*Task details*.
Output the data that follows, keeping every line identical.
START Material to process
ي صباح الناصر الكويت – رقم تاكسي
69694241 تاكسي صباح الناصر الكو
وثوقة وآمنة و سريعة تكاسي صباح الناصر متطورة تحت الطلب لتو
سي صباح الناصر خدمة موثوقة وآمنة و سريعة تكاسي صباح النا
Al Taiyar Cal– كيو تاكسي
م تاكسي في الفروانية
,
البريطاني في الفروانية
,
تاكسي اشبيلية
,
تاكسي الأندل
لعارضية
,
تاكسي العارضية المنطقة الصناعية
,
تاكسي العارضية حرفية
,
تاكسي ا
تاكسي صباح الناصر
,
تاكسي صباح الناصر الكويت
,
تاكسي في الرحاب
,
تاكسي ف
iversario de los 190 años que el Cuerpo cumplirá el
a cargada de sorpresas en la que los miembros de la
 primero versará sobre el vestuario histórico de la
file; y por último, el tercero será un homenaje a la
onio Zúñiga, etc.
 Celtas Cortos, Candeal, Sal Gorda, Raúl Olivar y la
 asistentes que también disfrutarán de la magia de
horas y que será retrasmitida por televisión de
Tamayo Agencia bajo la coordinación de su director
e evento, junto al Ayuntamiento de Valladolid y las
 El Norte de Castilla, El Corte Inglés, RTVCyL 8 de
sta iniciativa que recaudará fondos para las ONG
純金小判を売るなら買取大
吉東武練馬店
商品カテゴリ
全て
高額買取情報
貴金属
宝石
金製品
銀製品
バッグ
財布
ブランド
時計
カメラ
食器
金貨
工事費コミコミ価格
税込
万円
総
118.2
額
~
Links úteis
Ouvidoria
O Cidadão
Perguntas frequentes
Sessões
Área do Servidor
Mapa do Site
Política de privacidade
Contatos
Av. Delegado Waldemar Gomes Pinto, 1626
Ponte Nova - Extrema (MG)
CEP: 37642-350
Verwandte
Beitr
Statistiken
END Material to process
*Reply to the task*.
ي صباح الناصر الكويت – رقم تاكسي
69694241 تاكسي صباح الناصر الكو
وثوقة وآمنة و سريعة تكاسي صباح الناصر متطورة تحت الطلب لتو
سي صباح الناصر خدمة موثوقة وآمنة و سريعة تكاسي صباح النا
Al Taiyar Cal– كيو تاكسي
م تاكسي في الفروانية
,
البريطاني في الفروانية
,
تاكسي اشبيلية
,
تاكسي الأندل
لعارضية
,
تاكسي العارضية المنطقة الصناعية
,
تاكسي العارضية حرفية
,
تاكسي ا
تاكسي صباح الناصر
,
تاكسي صباح الناصر الكويت
,
تاكسي في الرحاب
,
تاكسي ف
iversario de los 190 años que el Cuerpo cumplirá el
a cargada de sorpresas en la que los miembros de la
 primero versará sobre el vestuario histórico de la
file; y por último, el tercero será un homenaje a la
onio Zúñiga, etc.
 Celtas Cortos, Candeal, Sal Gorda, Raúl Olivar y la
 asistentes que también disfrutarán de la magia de
horas y que será retrasmitida por televisión de
Tamayo Agencia bajo la coordinación de su director
e evento, junto al Ayuntamiento de Valladolid y las
 El Norte de Castilla, El Corte Inglés, RTVCyL 8 de
sta iniciativa que recaudará fondos para las ONG
純金小判を売るなら買取大
吉東武練馬店
商品カテゴリ
全て
高額買取情報
貴金属
宝石
金製品
銀製品
バッグ
財布
ブランド
時計
カメラ
食器
金貨
工事費コミコミ価格
税込
万円
総
118.2
額
~
Links úteis
Ouvidoria
O Cidadão
Perguntas frequentes
Sessões
Área do Servidor
Mapa do Site
Política de privacidade
Contatos
Av. Delegado Waldemar Gomes Pinto, 1626
Ponte Nova - Extrema (MG)
CEP: 37642-350
Verwandte
Beitr
Statistiken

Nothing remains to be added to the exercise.